図1は実施例で使用したシャルピー衝撃試験片を示す概略側面図である。 図2は実施例で使用した転動疲労寿命試験片を示す概略二面図である。 図3は実施例で使用した遅れ破壊試験片を示す概略側面図である。 図4は実施例の浸炭処理方法を示す概念図である。

Claims (6)

  1. C :0.10〜0.4%(質量%の意、以下同じ)、
    Si:2%以下(0%を含まない)、
    Mn:2%以下(0%を含まない)、
    P :0.03%以下(0%を含まない)、
    S :0.1%以下(0%を含まない)、
    Al:0.1%以下、
    Cr:2%以下(0%を含まない)、
    N :0.03%以下(0%を含まない)、
    O :0.003%以下(0%を含まない)
    を含有し、残部がFe及び不可避不純物である部品形状に加工された鋼材を、
    炭素ポテンシャル0.9〜1.3%の条件下、鋼表面の炭素濃度によって決定されるAcm点以上、980℃以下の温度で少なくとも炭素を浸入させ、ガス冷、油冷又は水冷する炭素浸入・拡散工程、
    炭素浸入・拡散工程後、鋼表面がオーステナイト−セメンタイト2相領域となる温度まで高周波加熱し、該温度を1〜30秒間保持した後、直ちに油冷又は水冷するセメンタイト析出工程、
    及び焼戻し工程の順に処理する表面硬化部品の製造方法。
  2. 前記鋼材が、Cu:1%以下、Ni:3%以下、Cr:2%以下、Mo:1%以下、Ti:0.2%以下、Nb:0.2%以下、及びB:0.005%以下から選択された少なくとも一種をさらに含有している請求項1に記載の表面硬化部品の製造方法。

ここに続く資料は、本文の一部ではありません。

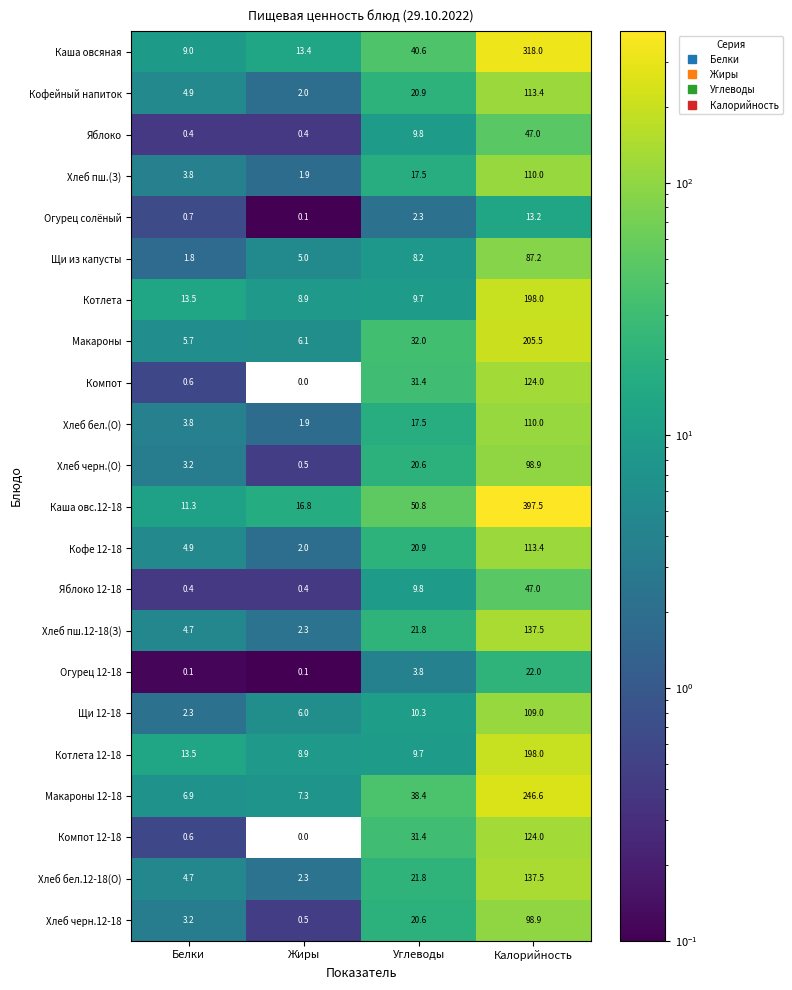

List the labels in order of Компот 12-18 value, largest first.

Калорийность, Углеводы, Белки, Жиры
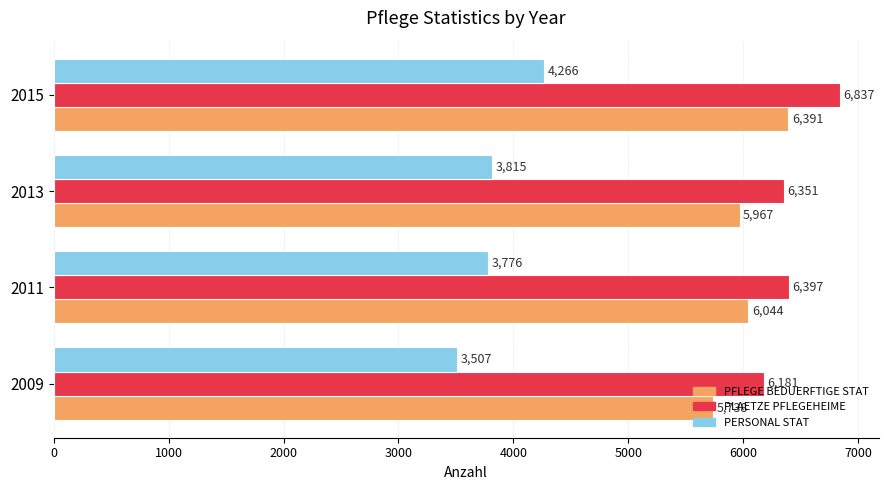

How many data points does each series have?

4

  3. 前記鋼材が、Pb:0.1%以下、Bi:0.1%以下、Ca:0.02%以下、Mg:0.02%以下、及びTe:0.1%以下から選択された少なくとも一種をさらに含有している請求項1又は2に記載の表面硬化部品の製造方法。
  4. 表面に硬化層が形成されている鋼部品であって、
    非硬化部分はC:0.10〜0.4%(質量%の意、以下同じ)、Si:2%以下(0%を含まない)、Mn:2%以下(0%を含まない)、P:0.03%以下(0%を含まない)、S:0.1%以下(0%を含まない)、Al:0.1%以下、Cr:2%以下(0%を含まない)、N:0.03%以下(0%を含まない)、O:0.003%以下(0%を含まない)を含有し、残部がFe及び不可避不純物であり、
    硬化層の炭素濃度の最大値は0.9〜1.3%であり、
    硬化層最表面から深さ50μmの位置におけるセメンタイトのうち最大のものの直径が1.0μm以下であることを特徴とする表面硬化部品。

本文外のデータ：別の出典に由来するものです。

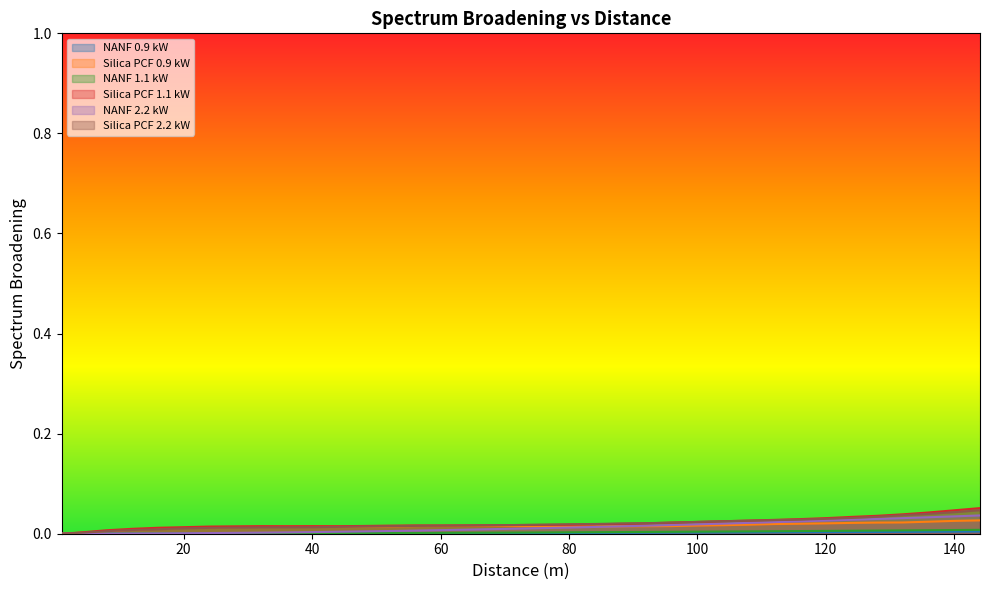

Is the value of Silica PCF 1.1 kW at 36 greater than the value of NANF 2.2 kW at 36?

Yes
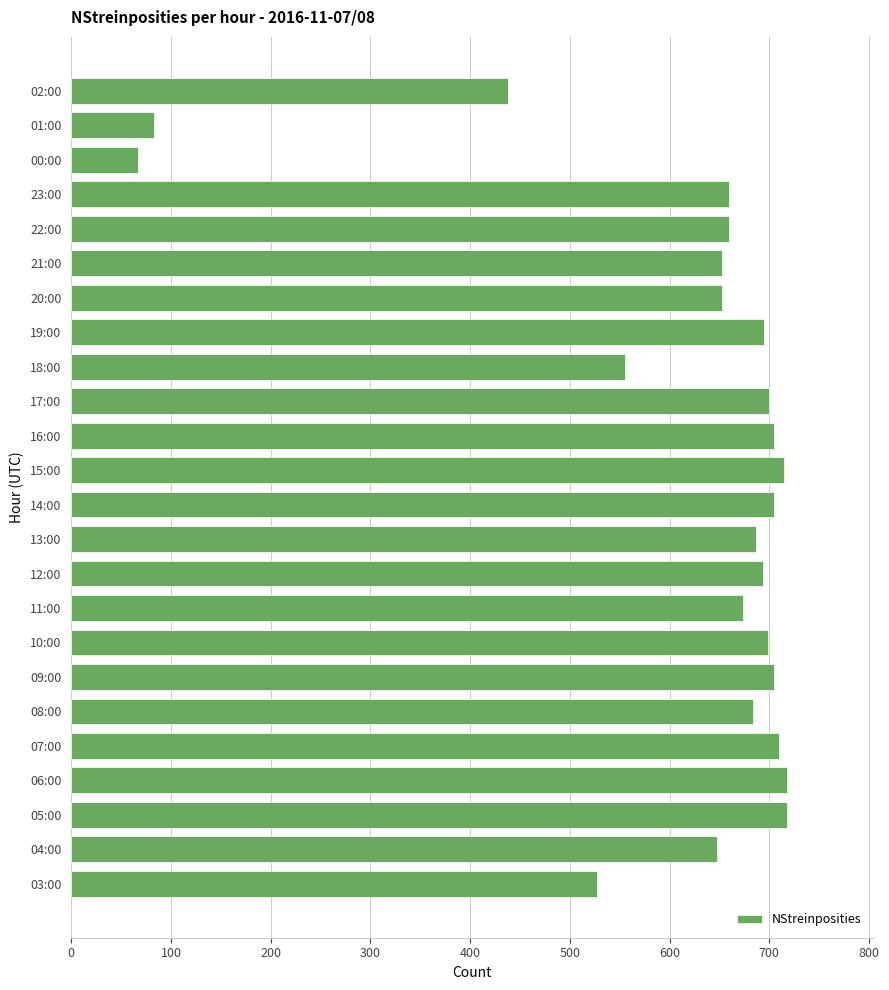

At which category does the chart reach its minimum across all series?

00:00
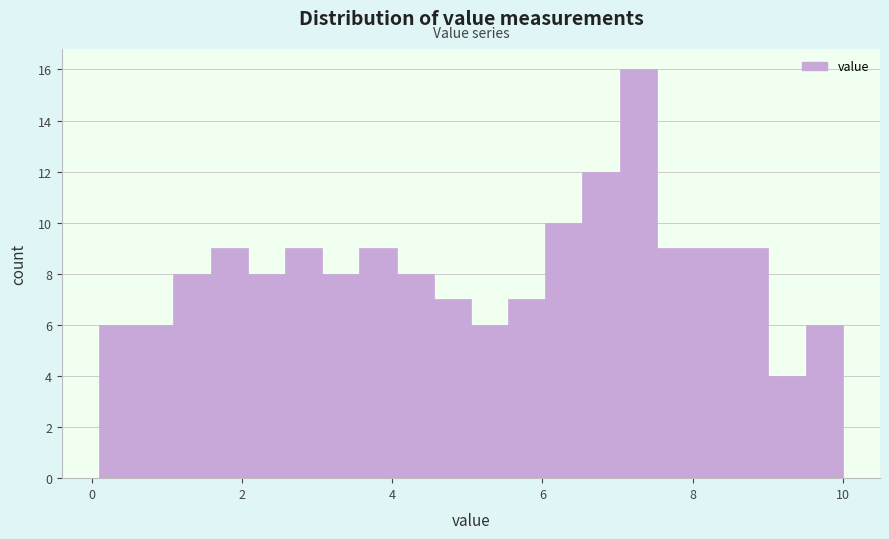

Read against the x-axis, roughly where is the centre of the tallest bar?

7.2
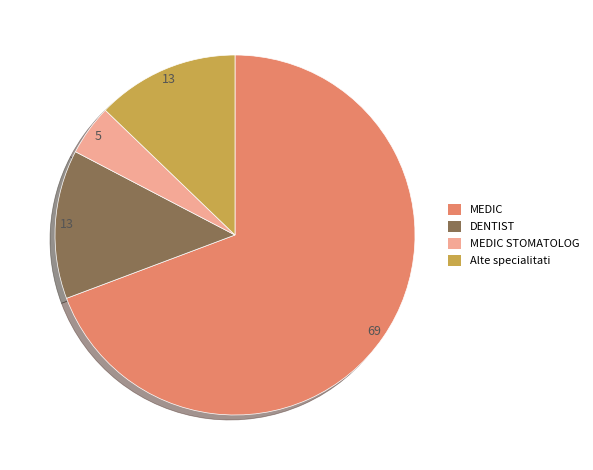

The MEDIC slice represents 69% of the pie. True or false?

True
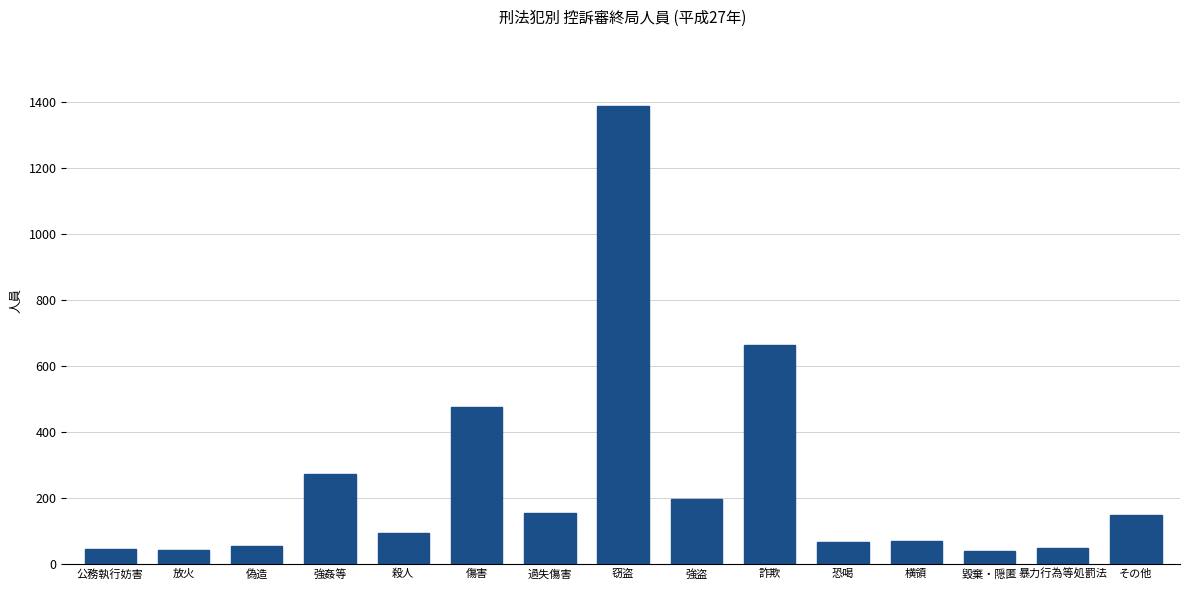

Approximately how many times larger is the value at 偽造 compared to 詐欺?

0.1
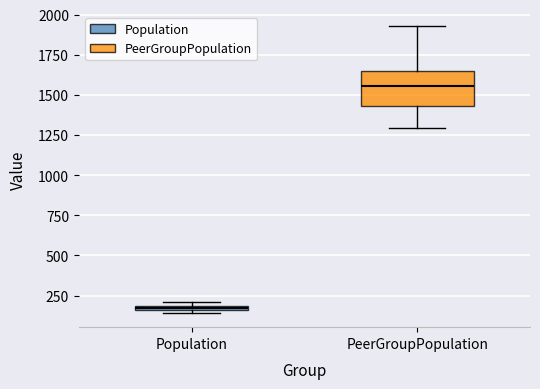

Where does the lower whisker of the box for PeerGroupPopulation end on the y-axis? The values are not printed on the chart, so give them approximately, as read against the axis.

1300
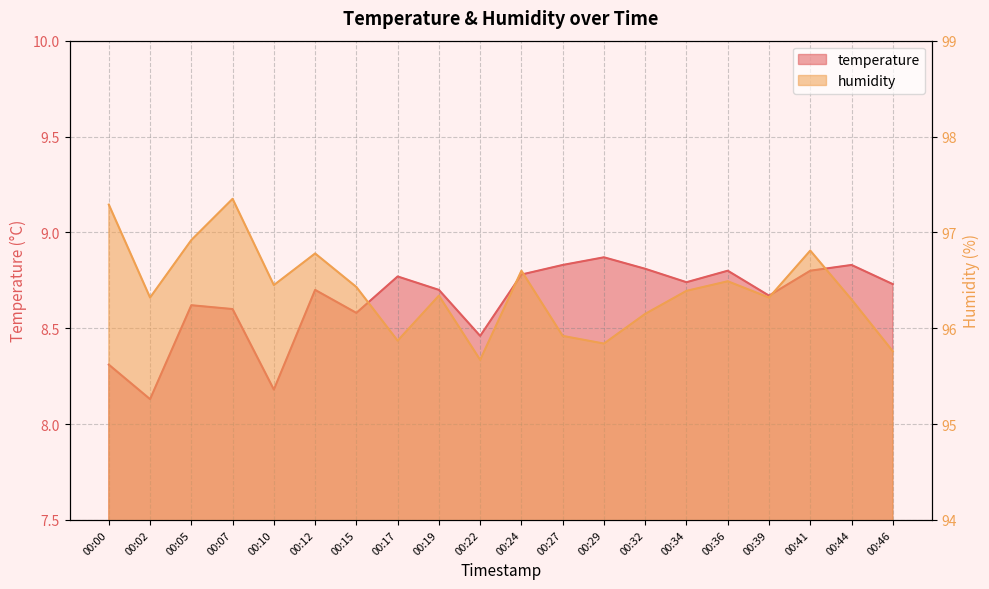

Is the value of temperature at 00:44 greater than the value of humidity at 00:22?

No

  5. 非硬化部分が、Cu:1%以下、Ni:3%以下、Cr:2%以下、Mo:1%以下、Ti:0.2%以下、Nb:0.2%以下、及びB:0.005%以下から選択された少なくとも一種をさらに含有している請求項4に記載の表面硬化部品。
  6. 非硬化部分が、Pb:0.1%以下、Bi:0.1%以下、Ca:0.02%以下、Mg:0.02%以下、及びTe:0.1%以下から選択された少なくとも一種をさらに含有している請求項4又は5に記載の表面硬化部品。